> SELECTED TEXT
Alternatively, you can use the Logic block where you provide it with Index Snippets (file summaries) to let the AI decide which document fits best, then branch out to Query Data Source blocks to retrieve the most relevant chunks from different Data Sources or to Generate Text blocks if you want it to use the full document text
1 Like
hi @Alex_MindStudio ,
Thank you for your detailed response!
These options will certainly help make the AI answer more accurately.
While including full text files or using Logic blocks with Index Snippets would improve accuracy, I’m concerned about scaling this solution. Our users can ask hundreds of very specific questions in Chat, and it would be challenging to anticipate and create specific implementations for all possible scenarios.
Is there perhaps a more scalable approach that could maintain accuracy while handling a wide variety of unpredictable user questions? Maybe a way to optimize the semantic search itself or a hybrid approach that balances token consumption with retrieval quality?
Thanks again for your insights.

> PROMPT
Quote the forum thread on document retrieval, starting at "Is there perhaps" and ending at "with retrieval quality?". The material that follows comes from an unrelated source.

> INFORMATION SUPPLIED
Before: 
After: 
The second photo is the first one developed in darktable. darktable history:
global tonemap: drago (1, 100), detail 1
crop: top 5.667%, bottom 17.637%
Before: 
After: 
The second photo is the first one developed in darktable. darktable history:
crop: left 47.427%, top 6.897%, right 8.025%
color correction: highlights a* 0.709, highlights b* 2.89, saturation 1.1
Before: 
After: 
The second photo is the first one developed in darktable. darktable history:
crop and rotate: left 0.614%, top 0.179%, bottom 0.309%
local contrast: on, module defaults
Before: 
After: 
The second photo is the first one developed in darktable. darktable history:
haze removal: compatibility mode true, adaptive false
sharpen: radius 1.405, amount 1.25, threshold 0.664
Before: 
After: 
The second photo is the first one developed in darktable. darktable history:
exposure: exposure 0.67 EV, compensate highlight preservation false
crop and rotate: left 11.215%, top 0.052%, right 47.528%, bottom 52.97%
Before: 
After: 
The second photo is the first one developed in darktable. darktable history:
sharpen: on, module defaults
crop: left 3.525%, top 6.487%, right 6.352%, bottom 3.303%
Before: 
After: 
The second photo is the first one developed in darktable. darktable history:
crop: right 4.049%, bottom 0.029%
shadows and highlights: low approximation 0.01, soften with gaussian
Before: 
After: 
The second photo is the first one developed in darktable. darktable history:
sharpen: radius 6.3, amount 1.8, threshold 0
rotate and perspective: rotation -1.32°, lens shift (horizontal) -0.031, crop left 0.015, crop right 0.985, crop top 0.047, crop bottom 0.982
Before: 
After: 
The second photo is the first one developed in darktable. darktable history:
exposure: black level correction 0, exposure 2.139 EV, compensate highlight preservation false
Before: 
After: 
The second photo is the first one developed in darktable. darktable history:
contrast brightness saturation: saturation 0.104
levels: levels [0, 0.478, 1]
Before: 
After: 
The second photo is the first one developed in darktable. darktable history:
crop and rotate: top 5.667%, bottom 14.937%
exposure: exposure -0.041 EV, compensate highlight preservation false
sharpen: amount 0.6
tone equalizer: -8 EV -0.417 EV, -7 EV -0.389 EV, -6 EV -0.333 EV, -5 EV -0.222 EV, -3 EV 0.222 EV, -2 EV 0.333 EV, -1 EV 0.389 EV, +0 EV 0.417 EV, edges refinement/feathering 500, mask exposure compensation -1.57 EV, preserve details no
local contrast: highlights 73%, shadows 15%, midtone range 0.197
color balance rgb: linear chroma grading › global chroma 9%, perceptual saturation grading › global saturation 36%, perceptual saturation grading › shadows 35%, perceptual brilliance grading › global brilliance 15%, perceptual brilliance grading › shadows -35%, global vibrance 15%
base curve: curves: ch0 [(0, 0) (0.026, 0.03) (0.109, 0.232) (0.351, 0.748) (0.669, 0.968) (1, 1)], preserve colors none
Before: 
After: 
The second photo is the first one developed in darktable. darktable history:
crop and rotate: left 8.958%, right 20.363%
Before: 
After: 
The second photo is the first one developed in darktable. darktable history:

> RIGHT ANSWER
Is there perhaps a more scalable approach that could maintain accuracy while handling a wide variety of unpredictable user questions? Maybe a way to optimize the semantic search itself or a hybrid approach that balances token consumption with retrieval quality?